Besides the money, split equally among team members, the award also includes mentorship, training, and advice from successful entrepreneurs.
Simplifying data collection
The concept for Scribenote, automated record-keeping software, came to Ryan Gallagher after hearing about the time it took his sister to catch up on documentation after working long days at her veterinarian practice, an issue he says is common to medical professionals.
“Every clinician I know and the hundreds I’ve interviewed spend more than 25 percent of their workday writing medical documentation,” says Gallagher, who is graduating with a BASc in nanotechnology engineering this spring. “This leads to burnout, increased wait times and increased costs of care.”
Gallagher shadowed his sister at her clinic and discovered that most of the information entered manually into an animal’s medical record after an appointment had already discussed.
He saw the duplication in information gathering as “a huge opportunity” to come up with a solution for simplifying the data collection process.
“If records can be completed by just listening to the conversation between veterinarian and animal owner and extracting the key clinical information from it, then technology that makes this process automatic would change the game,” he says.
Scribenote’s software transcribes each client conversation into text categorizing the appointment data.
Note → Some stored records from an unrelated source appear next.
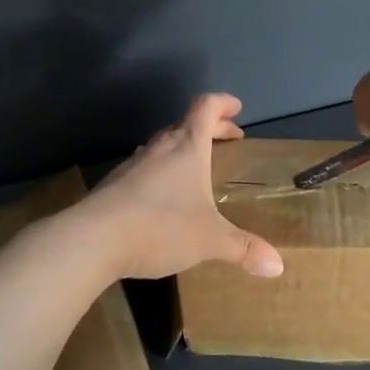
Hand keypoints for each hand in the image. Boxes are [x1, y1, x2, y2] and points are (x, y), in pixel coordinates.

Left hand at [74, 93, 285, 281]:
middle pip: (184, 124)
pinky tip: (163, 196)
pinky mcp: (114, 186)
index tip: (236, 108)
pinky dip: (161, 171)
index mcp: (187, 148)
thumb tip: (278, 266)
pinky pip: (144, 168)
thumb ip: (243, 249)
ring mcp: (132, 166)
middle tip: (226, 136)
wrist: (92, 240)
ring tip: (195, 165)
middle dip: (209, 128)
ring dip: (182, 148)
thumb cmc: (160, 227)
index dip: (222, 104)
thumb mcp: (210, 240)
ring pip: (161, 145)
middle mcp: (159, 149)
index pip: (205, 108)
A backup is automatically made of the recordings for future reference.
Gallagher, along with the other Scribenote co-founders – Hashem Al Momani, Mohamed Ayman El-Naggar and Alina Pavel, also all graduating from nanotechnology engineering this spring – plan to use about half of the award money to support members working on their startup this summer. The other half will go towards paying a full-time medical scribe as well as sales, marketing and product development efforts.
Future growth potential
Scribenote is focused on the veterinarian profession right now because Gallagher says there are fewer regulations involved when handling animal medical data than there are for human medical data.
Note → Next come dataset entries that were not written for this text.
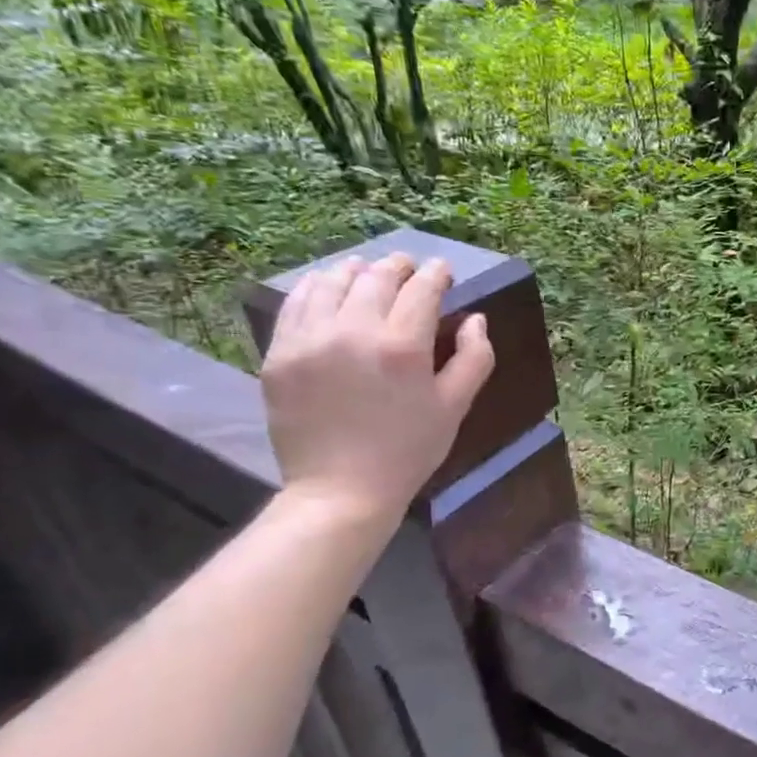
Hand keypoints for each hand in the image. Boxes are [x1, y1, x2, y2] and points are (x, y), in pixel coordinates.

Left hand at [261, 252, 494, 524]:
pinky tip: (327, 288)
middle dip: (398, 266)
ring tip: (366, 271)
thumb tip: (476, 319)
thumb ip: (475, 357)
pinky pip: (295, 304)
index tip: (443, 270)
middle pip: (377, 278)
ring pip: (332, 282)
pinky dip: (315, 288)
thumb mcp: (455, 406)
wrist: (341, 490)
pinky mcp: (279, 354)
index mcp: (403, 347)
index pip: (422, 289)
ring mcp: (310, 341)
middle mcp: (354, 332)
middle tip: (408, 267)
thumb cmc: (409, 449)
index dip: (436, 274)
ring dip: (355, 271)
“It’s a much smaller market and is completely privatized, meaning there are less bureaucracy and red tape in the early sales process, allowing us to get a foothold into clinical markets quickly,” he says.
By targeting veterinarians first, Scribenote members plan to build core technology that will eventually be available to other clinicians like physicians, nurses and other health services providers. And Gallagher is confident there is a large market for it.
“When we tell healthcare professionals about Scribenote, their reaction is almost always ‘Wait, really? When can I start using it?’” he says.